An appeal to the Scottish Government to build a roadside services complex on the A90 has been rejected.
Plans for a petrol station, hotel, cafe and restaurant on the outskirts of Luthermuir, near Laurencekirk, were refused by councillors last year.
Members of the Aberdeenshire infrastructure services committee (ISC) voted against the plan in June over road safety concerns.
Members of Kincardine and Mearns area committee voted seven to five to refer the application to the ISC, with a recommendation for approval after a lengthy debate in May.
But councillors on the ISC said drivers would be forced to cross the A90 dual carriageway at a narrow junction to reach the facilities.
Luther Farm Services, the firm behind the scheme, appealed to Scottish Government against the decision.
An independent economic impact assessment report submitted to Aberdeenshire Council said the complex could create more than 100 jobs and generate up to £3.2 million a year for the north-east economy.
Keep up to date with the latest news with The Evening Express newsletter
Halliday Fraser Munro, agent for the developer, had said there was no evidence to support road concerns – the reason for its rejection.
Now, however, Holyrood has sided with the local authority and refused the development.
In the decision notice, Claire Milne, who made the ruling, said: “I dismiss the appeal and refuse planning permission in principle.
“The council considers public transport links to the site to be limited and walking and cycling is not a realistic option for employees or visitors.

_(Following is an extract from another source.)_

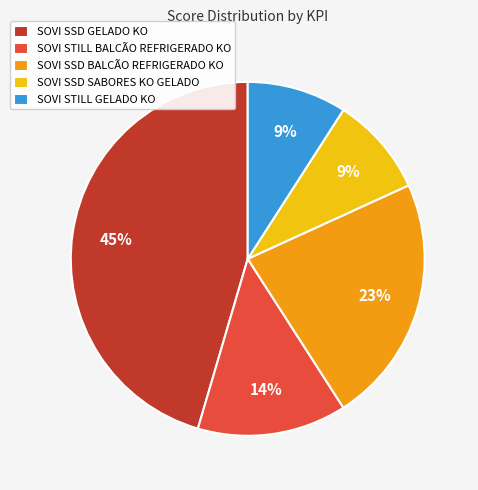

Between SOVI STILL GELADO KO and SOVI STILL BALCÃO REFRIGERADO KO, which is larger?

SOVI STILL BALCÃO REFRIGERADO KO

“In considering the location of the site and its fundamental purpose as roadside services, the appellant accepts that walking would be a very limited mode of travel.
“I agree that walking and also cycling would not be attractive options, given the distances from existing settlements, the condition of the surrounding road network and that the A90 creates a barrier to crossing safely.”
She added: “While I understand the locational arguments made for roadside services, both walking and cycling should still be attractive choices for staff and visitors to the development.
“I do not accept the argument that the proposed development would fulfil the primary function as roadside services.
“The proposal would also represent tourism development in the countryside and would not relate well to settlements, would not be well-connected or reduce the need to travel and I am not satisfied it would provide adequate measures to ensure road safety.
“Any net economic and social benefits would not be sufficient to overcome these fundamental concerns.”
Halliday Fraser Munro and Luther Farm Services were contacted for comment but did not respond.